Ready to travel? Click here to plan your next trip!
 

Building My Own Taj Mahal

I would usually be eager to go inside after hoisting Penny up the three flights of stairs to my apartment, but the evening of November 10, 2008 was different. I gently set the elderly dalmatian onto the concrete walkway, sat down on the top step and put my head in my hands.

Penny walked around the front of me and rubbed her snout underneath my chin, as if she knew exactly what had paralyzed me in the pitch darkness. Her soft, sweet grunts at once belied the finality of the conclusion I had reached and served as reassurance that it was the right one: Tomorrow would be the day.

11/11 is a date that means different things to different people. If you’re not a veteran, or don’t know someone who is, the 11th of November evokes luck, serendipity and even magic. For me, it represents the day I sat comatose and numb in a low-cost veterinary clinic, as my childhood dog took her last breath – a day that was, at the time, the worst day of my life.

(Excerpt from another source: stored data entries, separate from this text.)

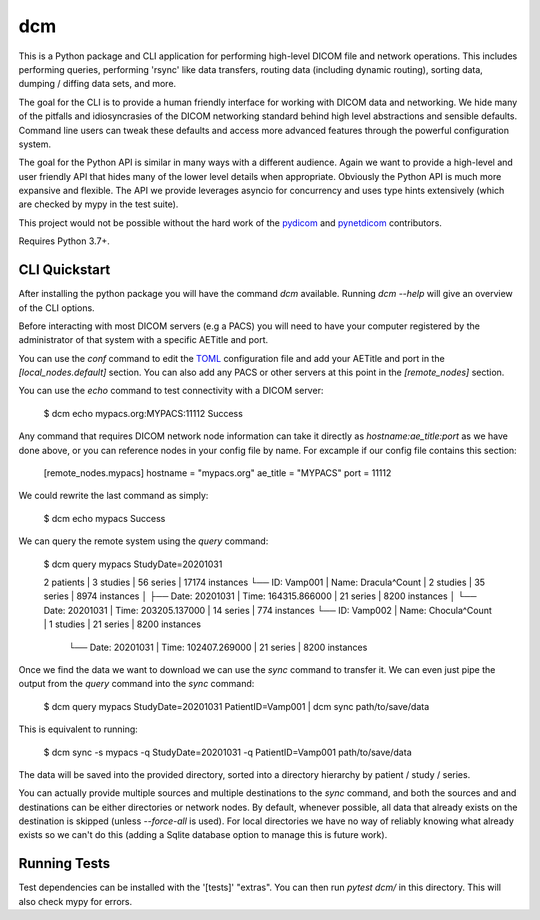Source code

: ===
dcm
===

This is a Python package and CLI application for performing high-level DICOM
file and network operations. This includes performing queries, performing
'rsync' like data transfers, routing data (including dynamic routing), sorting
data, dumping / diffing data sets, and more.

The goal for the CLI is to provide a human friendly interface for working with
DICOM data and networking. We hide many of the pitfalls and idiosyncrasies of 
the DICOM networking standard behind high level abstractions and sensible 
defaults. Command line users can tweak these defaults and access more advanced
features through the powerful configuration system.

The goal for the Python API is similar in many ways with a different audience.
Again we want to provide a high-level and user friendly API that hides many of
the lower level details when appropriate. Obviously the Python API is much more
expansive and flexible. The API we provide leverages asyncio for concurrency
and uses type hints extensively (which are checked by mypy in the test suite).

This project would not be possible without the hard work of the 
`pydicom <https://pydicom.github.io>`_ and 
`pynetdicom <https://pydicom.github.io>`_ contributors.

Requires Python 3.7+.


CLI Quickstart
==============

After installing the python package you will have the command `dcm` available.
Running `dcm --help` will give an overview of the CLI options.

Before interacting with most DICOM servers (e.g a PACS) you will need to have
your computer registered by the administrator of that system with a specific 
AETitle and port.

You can use the `conf` command to edit the `TOML <https://toml.io>`_ 
configuration file and add your AETitle and port in the `[local_nodes.default]` 
section.  You can also add any PACS or other servers at this point in the 
`[remote_nodes]` section.

You can use the `echo` command to test connectivity with a DICOM server:

..

  $ dcm echo mypacs.org:MYPACS:11112
  Success

Any command that requires DICOM network node information can take it directly
as `hostname:ae_title:port` as we have done above, or you can reference nodes
in your config file by name. For excample if our config file contains this 
section:

..

  [remote_nodes.mypacs]
  hostname = "mypacs.org"
  ae_title = "MYPACS"
  port = 11112

We could rewrite the last command as simply:

..

  $ dcm echo mypacs
  Success

We can query the remote system using the `query` command:

..

  $ dcm query mypacs StudyDate=20201031

  2 patients | 3 studies | 56 series | 17174 instances
  └── ID: Vamp001 | Name: Dracula^Count | 2 studies | 35 series | 8974 instances
  │   ├── Date: 20201031 | Time: 164315.866000 | 21 series | 8200 instances
  │   └── Date: 20201031 | Time: 203205.137000 | 14 series | 774 instances
  └── ID: Vamp002 | Name: Chocula^Count | 1 studies | 21 series | 8200 instances
      └── Date: 20201031 | Time: 102407.269000 | 21 series | 8200 instances

Once we find the data we want to download we can use the `sync` command to transfer
it.  We can even just pipe the output from the `query` command into the `sync` command:

..

  $ dcm query mypacs StudyDate=20201031 PatientID=Vamp001 | dcm sync path/to/save/data 

This is equivalent to running:

..

  $ dcm sync -s mypacs -q StudyDate=20201031 -q PatientID=Vamp001 path/to/save/data

The data will be saved into the provided directory, sorted into a directory hierarchy 
by patient / study / series.

You can actually provide multiple sources and multiple destinations to the `sync` 
command, and both the sources and and destinations can be either directories or 
network nodes. By default, whenever possible, all data that already exists on the
destination is skipped (unless `--force-all` is used). For local directories we 
have no way of reliably knowing what already exists so we can't do this (adding 
a Sqlite database option to manage this is future work).


Running Tests
=============

Test dependencies can be installed with the '[tests]' "extras". You can then run 
`pytest dcm/` in this directory. This will also check mypy for errors.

As I signed the document confirming Penny’s cremation and walked, reluctantly, out of the office (were they really going to leave her there on the floor?), I knew that no deal I made with any deity could bring her back to me. So instead, I made a vow to myself, to go out into the world and make something of the love having her by my side for 15 years had bestowed upon me.

It was difficult, at the time, to imagine how I might accomplish that. And it soon became even more difficult: Less than two months later, I lost my job of two years, which came only a few weeks before a trip to India I’d already booked and paid for, and only went on as planned because I couldn’t afford to eat the fee I’d be charged if I canceled.

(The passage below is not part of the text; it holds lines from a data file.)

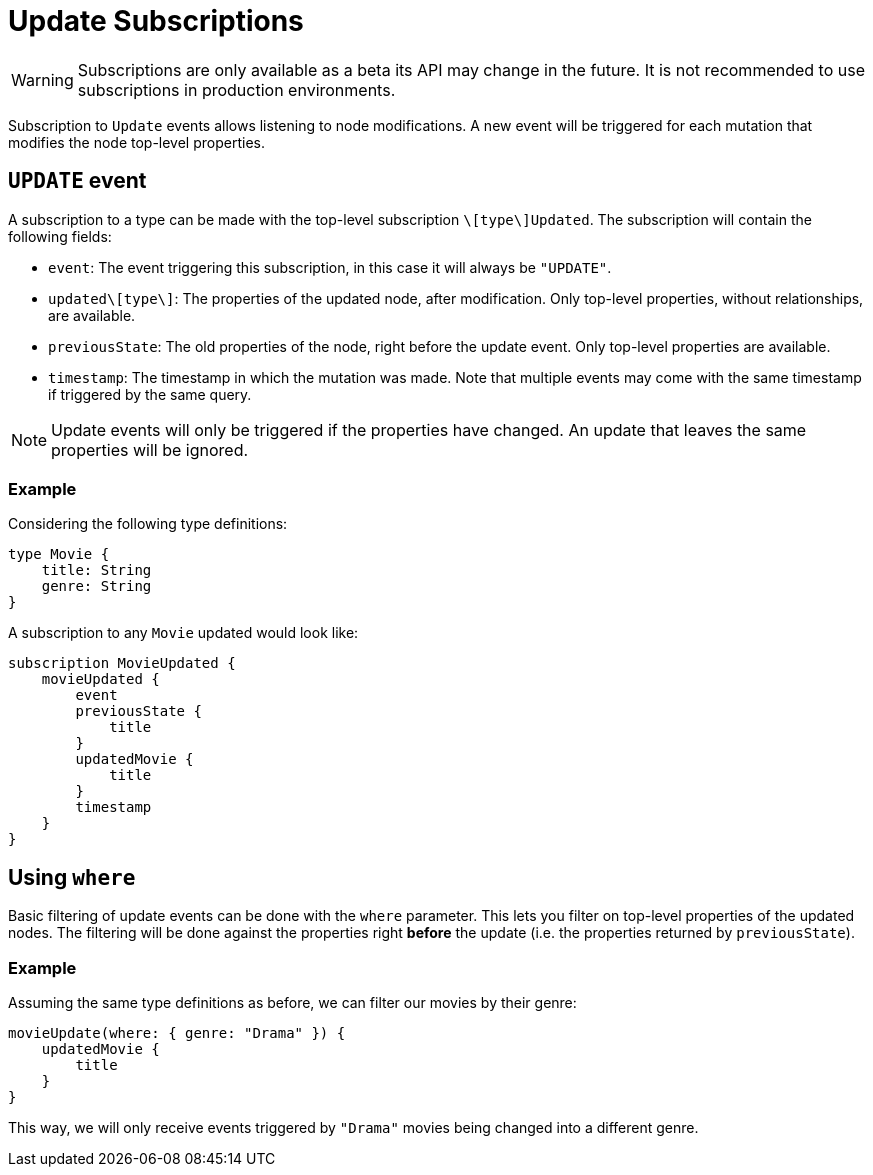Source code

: [[update]]
= Update Subscriptions

WARNING: Subscriptions are only available as a beta its API may change in the future. It is not recommended to use subscriptions in production environments.

Subscription to `Update` events allows listening to node modifications. A new event will be triggered for each mutation that modifies the node top-level properties.

== `UPDATE` event

A subscription to a type can be made with the top-level subscription `\[type\]Updated`. The subscription will contain the following fields:

* `event`: The event triggering this subscription, in this case it will always be `"UPDATE"`.
* `updated\[type\]`: The properties of the updated node, after modification. Only top-level properties, without relationships, are available.
* `previousState`: The old properties of the node, right before the update event. Only top-level properties are available.
* `timestamp`: The timestamp in which the mutation was made. Note that multiple events may come with the same timestamp if triggered by the same query.

NOTE: Update events will only be triggered if the properties have changed. An update that leaves the same properties will be ignored.

=== Example
Considering the following type definitions:
```graphql
type Movie {
    title: String
    genre: String
}
```

A subscription to any `Movie` updated would look like:
```graphql
subscription MovieUpdated {
    movieUpdated {
        event
        previousState {
            title
        }
        updatedMovie {
            title
        }
        timestamp
    }
}
```

== Using `where`
Basic filtering of update events can be done with the `where` parameter. This lets you filter on top-level properties of the updated nodes.
The filtering will be done against the properties right **before** the update (i.e. the properties returned by `previousState`).

=== Example
Assuming the same type definitions as before, we can filter our movies by their genre:

```graphql
movieUpdate(where: { genre: "Drama" }) {
    updatedMovie {
        title
    }
}
```

This way, we will only receive events triggered by `"Drama"` movies being changed into a different genre.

Well that, and the fact that I needed to go.

I didn’t fully understand this need until I approached the Taj Mahal early one morning the following March. As I entered the mausoleum, which was constructed as a monument to a Mughal emperor’s love for his late wife, thoughts of Penny swirled around me, and I began to visualize all the similar ways I might commemorate my love for her.

Although, as the spring of 2009 scorched into summer, which faded into fall and saw me fly over the Pacific to Shanghai in my life’s grandest gamble, my sadness become more distant and less paralyzing, the promise I had made to myself, and to the memory of Penny, always stayed in the front of my mind.

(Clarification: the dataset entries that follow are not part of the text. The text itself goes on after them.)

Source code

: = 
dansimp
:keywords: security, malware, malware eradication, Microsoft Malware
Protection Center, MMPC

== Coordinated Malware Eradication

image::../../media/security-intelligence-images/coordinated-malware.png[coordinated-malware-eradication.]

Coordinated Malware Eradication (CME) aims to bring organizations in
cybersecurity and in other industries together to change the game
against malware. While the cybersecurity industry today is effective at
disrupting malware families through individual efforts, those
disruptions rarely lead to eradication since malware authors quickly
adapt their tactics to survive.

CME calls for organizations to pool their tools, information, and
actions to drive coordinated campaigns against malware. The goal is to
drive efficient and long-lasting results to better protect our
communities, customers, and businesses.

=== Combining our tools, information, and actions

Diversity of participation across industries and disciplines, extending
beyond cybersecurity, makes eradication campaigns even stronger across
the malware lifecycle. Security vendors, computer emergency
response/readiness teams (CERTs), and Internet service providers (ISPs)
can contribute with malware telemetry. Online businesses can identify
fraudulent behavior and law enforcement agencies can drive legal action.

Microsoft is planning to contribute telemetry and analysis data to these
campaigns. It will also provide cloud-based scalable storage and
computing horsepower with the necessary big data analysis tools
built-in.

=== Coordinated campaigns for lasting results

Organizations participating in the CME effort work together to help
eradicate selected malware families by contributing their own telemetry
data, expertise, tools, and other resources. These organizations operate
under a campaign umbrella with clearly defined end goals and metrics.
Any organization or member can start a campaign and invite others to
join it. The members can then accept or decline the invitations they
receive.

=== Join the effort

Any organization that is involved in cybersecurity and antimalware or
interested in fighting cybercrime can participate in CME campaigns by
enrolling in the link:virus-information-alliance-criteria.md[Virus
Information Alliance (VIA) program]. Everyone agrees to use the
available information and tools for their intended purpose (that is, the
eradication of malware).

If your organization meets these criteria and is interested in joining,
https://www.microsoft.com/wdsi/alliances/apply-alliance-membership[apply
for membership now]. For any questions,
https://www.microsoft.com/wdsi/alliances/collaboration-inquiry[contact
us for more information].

It stayed there in 2010, when I had saved enough money and procured enough freelance gigs to go out onto the road indefinitely; and in 2011, which I spent mostly back in Austin, where I’d said goodbye to her; and in 2012, when I set out on yet another grand journey. Even this year – and especially this year – honoring Penny, and everything she taught me, has been the driving force behind what I do.

I write this blog in the hopes that each one of you will go out into the world and carry the same sort of love I have for Penny with you; although I often fail, I do my best to embody this love in all of my interactions around the globe.

It doesn’t bring Penny back to me, but somehow, it makes me feel closer to her.